A título de mera curiosidade – quando visitei a Tierra del Fuego Chilena, o Governador da Província era uma Mulher, o Alcaide, que corresponde ao nosso Presidente da Câmara, também era Mulher, e o titular do Tribunal, igualmente uma Mulher!
Ou seja, os poderes executivo e judicial estavam entregues a representantes do sexo feminino.
Sem dúvida, um bom sinal!
O museu mencionado anteriormente, que tem o nome do seu impulsionador, o Tenente dos Carabineros Fernando Cordero Rusque, foi fundado oficialmente em 16 de Dezembro de 1980, e é um local com muito interesse, permitindo ao visitante uma identificação algo detalhada com o que de mais significativo está relacionado com a Tierra del Fuego, bem como com a história de Porvenir e sua envolvente.

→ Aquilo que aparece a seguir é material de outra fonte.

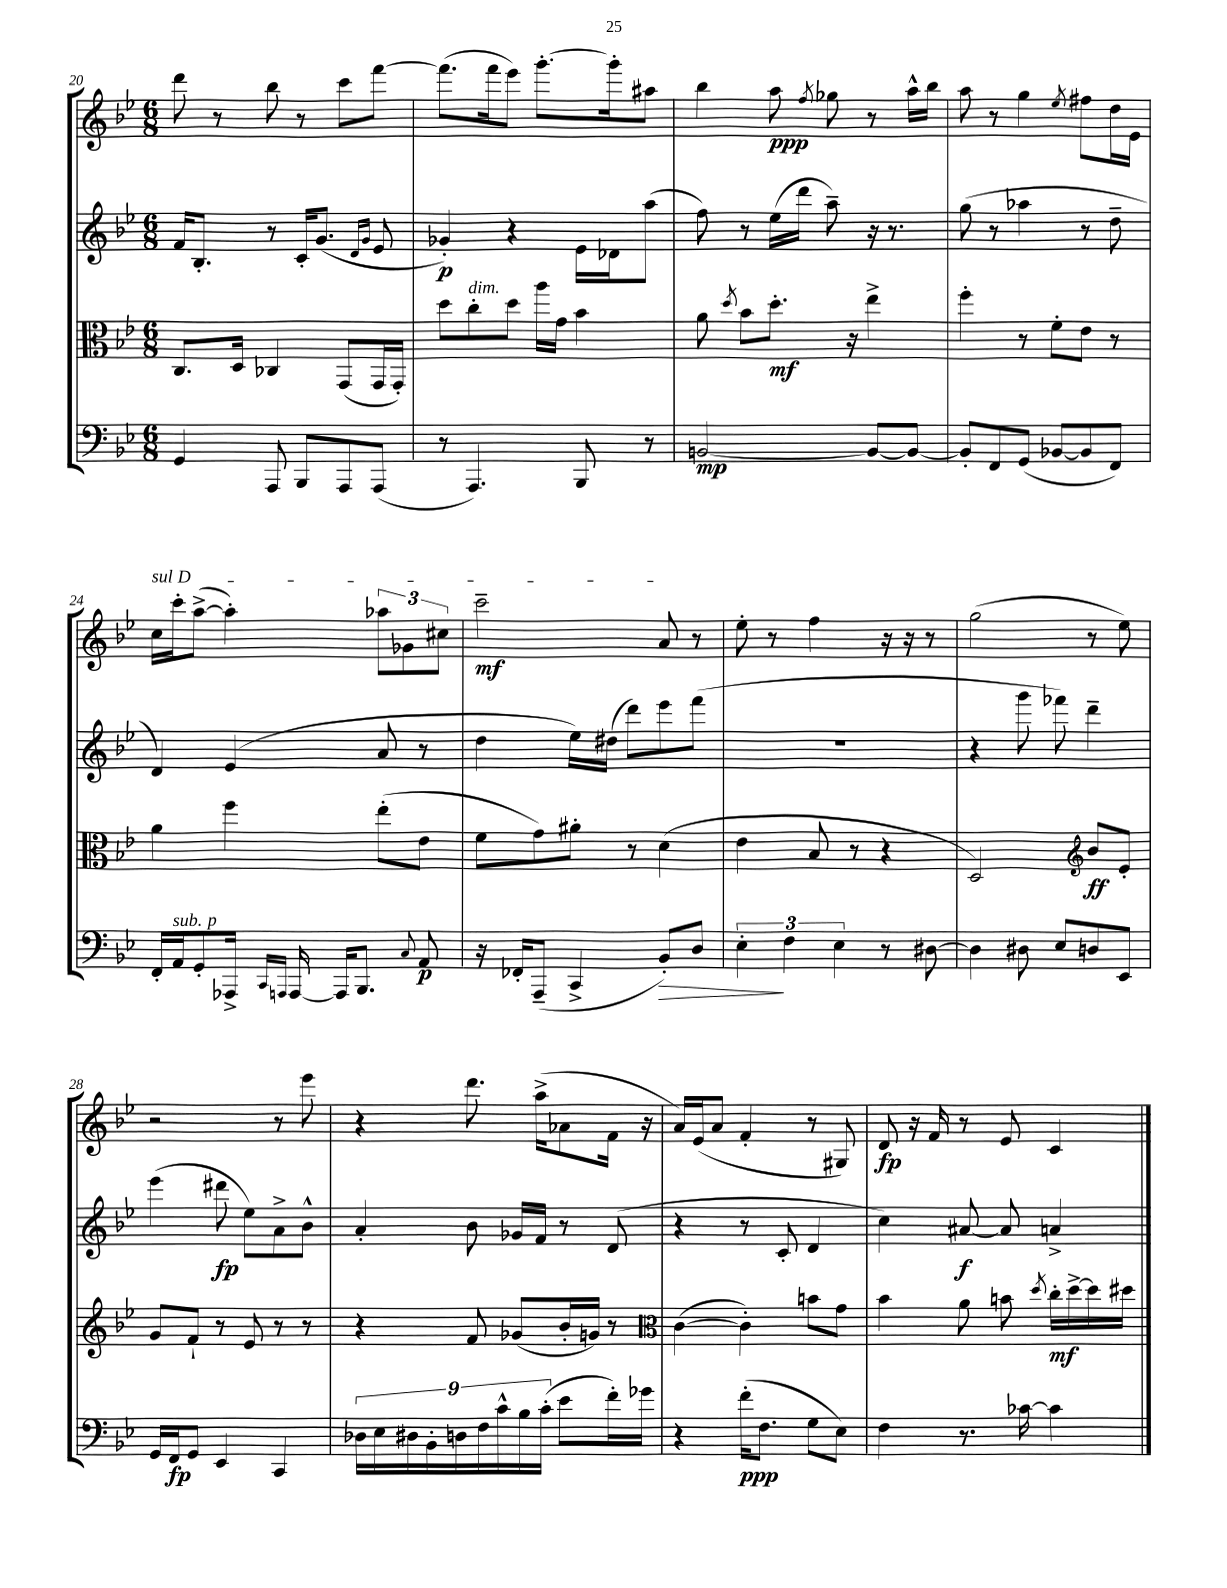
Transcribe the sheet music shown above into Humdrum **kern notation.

**kern	**kern	**kern	**kern
*staff4	*staff3	*staff2	*staff1
*clefF4	*clefC3	*clefG2	*clefG2
*k[b-e-]	*k[b-e-]	*k[b-e-]	*k[b-e-]
*M6/8	*M6/8	*M6/8	*M6/8
4GG/	8.C/L	16f/LK	8ddd\
.	.	8.B-'/J	.
.	.	.	8r
.	16D/Jk	.	.
8AAA/	4C-/	8r	8bb-\
8BBB-/L	.	16c'/LK	8r
.	.	(8.g/J	.
8AAA/	(8GG/L	.	8ccc\L
.	.	16qqd/LL	.
.	.	16qqg/JJ	.
(8AAA/J	16GG/L	8e-/	[8fff\J
.	16GG'/JJ)	.	.
=	=	=	=
8r	8dd\L	4g-'/)	(8.fff\]L
4.AAA/)	8cc'\	.	.
.	.	.	16fff\k
.	8dd\J	4r	8eee-\J)
.	16aa\LL	.	[8.ggg'\L
.	16g\JJ	.	.
8BBB-/	4b-\	16e-\LL	.
.	.	16d-\J	16ggg'\]k
8r	.	(8aa\J	8aa#\J
=	=	=	=
[2BB/	8a\	8ff\)	4bb-\
.	8qdd/	.	.
.	8b-\L	8r	.
.	8.dd'\J	(16ee-\LL	8aa\
.	.	16ddd\JJ	.
.	.	.	8qff/
.	.	8aa~\)	8gg-\
.	16r	.	.
8BB/_L	4ee-^\	16r	8r
.	.	8.r	.
8BB/_J	.	.	16aa^^\LL
.	.	.	16bb-\JJ
=	=	=	=
8BB'/]L	4ff'\	(8gg\	8aa\
8FF/	.	8r	8r
(8GG/J	8r	4aa-\	4gg\
[8BB-/L	8f'\L	.	.
.	.	.	8qee-/
8BB-/]	8e-\J	8r	8ff#\L
8FF/J)	8r	8dd~\	16dd\L
.	.	.	16e-\JJ
=	=	=	=
16FF'/LL	4a\	4d/)	16cc\LL
16AA/J	.	.	16ccc'\J
8GG'/	.	.	([8aa^\J
16AAA-^/Jk	4ff\	(4e-/	4aa'\])
16qqCC/LL	.	.	.
16qqAAA/JJ	.	.	.
[16AAA/	.	.	.
16AAA/]LK	.	.	.
8.BBB-/J	.	.	.
.	(8ee-'\L	8a/	12aa-\L
.	.	.	12g-\
8qqC/	.	.	.
8AA/	8e-\J	8r	.
.	.	.	12cc#\J
=	=	=	=
16r	8f\L	4dd\	2ccc~\
16FF-'/LK	.	.	.
(8AAA~/J	8g\)	.	.
4CC^/	8a#'\J	16ee-\LL)	.
.	.	(16dd#\JJ	.
.	8r	8ddd\L)	.
8BB-'/L)	(4d\	8eee-\	8a/
8D/J	.	(8fff\J	8r
=	=	=	=
6E-'\	4e-\	2.r	8ee-'\
.	.	.	8r
6F\	.	.	.
.	8B-/	.	4ff\
6E-\	.	.	.
.	8r	.	.
8r	4r	.	16r
.	.	.	16r
[8D#\	.	.	8r
=	=	=	=
4D#\]	2D/)	4r	(2gg\
8D#\	.	8ggg\	.
8E-/L	.	8fff-\)	.
*	*clefG2	*	*
8D/	8b-/L	4ddd~\	8r
8EE-/J	8e-'/J	.	8ee-\)
=	=	=	=
16GG/LL	8g/L	(4eee-\	2r
16FF/J	.	.	.
8GG/J	8f`/J	.	.
4EE-/	8r	8ddd#\	.
.	8e-/	8ee-\L)	.
4CC/	8r	8a^\	8r
.	8r	8b-^^\J	8eee-\
=	=	=	=
18D-\LL	4r	4a'/	4r
18E-\	.	.	.
18D#\	.	.	.
18BB-'\	.	.	.
18D\	.	.	.
.	8f/	8b-\	8.ddd\
18F\	.	.	.
18c^^\	.	.	.
.	(8g-/L	16g-/LL	.
18B-\	.	.	.
.	.	16f/JJ	(16aa^\LK
(18c'\JJ	.	.	.
8e-\L	16b-'/L	8r	8a-\
.	16g/JJ)	.	.
16f'\L)	8r	(8d/	16f\Jk
16g-\JJ	.	.	16r
=	=	=	=
*	*clefC3	*	*
4r	([4c\	4r	16a/LL)
.	.	.	(16e-/J
.	.	.	8a/J
(16f'\LK	4c'\])	8r	4f'/
8.F\J	.	.	.
.	.	8c'/	.
8G\L	8b\L	4d/	8r
8E-\J)	8g\J	.	8G#/)
=	=	=	=
4F\	4b-\	4cc\)	8d/
.	.	.	16r
.	.	.	16f/
8.r	8a\	[8a#/	8r
.	8b\	8a#/]	8e-/
[16c-\	.	.	.
.	8qdd/	.	.
4c-\]	16cc'\LL	4a^/	4c/
.	[16dd^\	.	.
.	16dd\]	.	.
.	16dd#\JJ	.	.
==	==	==	==
*-	*-	*-	*-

Assim é possível ver uma mostra da fauna fueguina, uma secção de arqueologia e antropologia, onde merece especial destaque os restos de um corpo mumificado de um aborígene da Ilha, enquanto que na secção de história se podem apreciar testemunhos dos inícios do cinema Chileno, bem como do povoamento de Porvenir, designadamente desde a chegada dos exploradores de ouro.
Também estão expostos vários objectos (pontas de flecha, utensílios em osso, crânios, etc.), bem como uma cuidada exposição fotográfica, dos indígenas que habitavam esta área da Tierra del Fuego.
O edifício e as instalações do museu são relativamente pequenas, mas o seu conteúdo é mesmo muito interessante.
Fica-se com um "retrato" claro e minucioso do que foi a história, remota e recente, daquela zona.
Com as próximas "NOTAS DE VIAGEM" concluirei a abordagem da minha visita à Tierra del Fuego Chilena.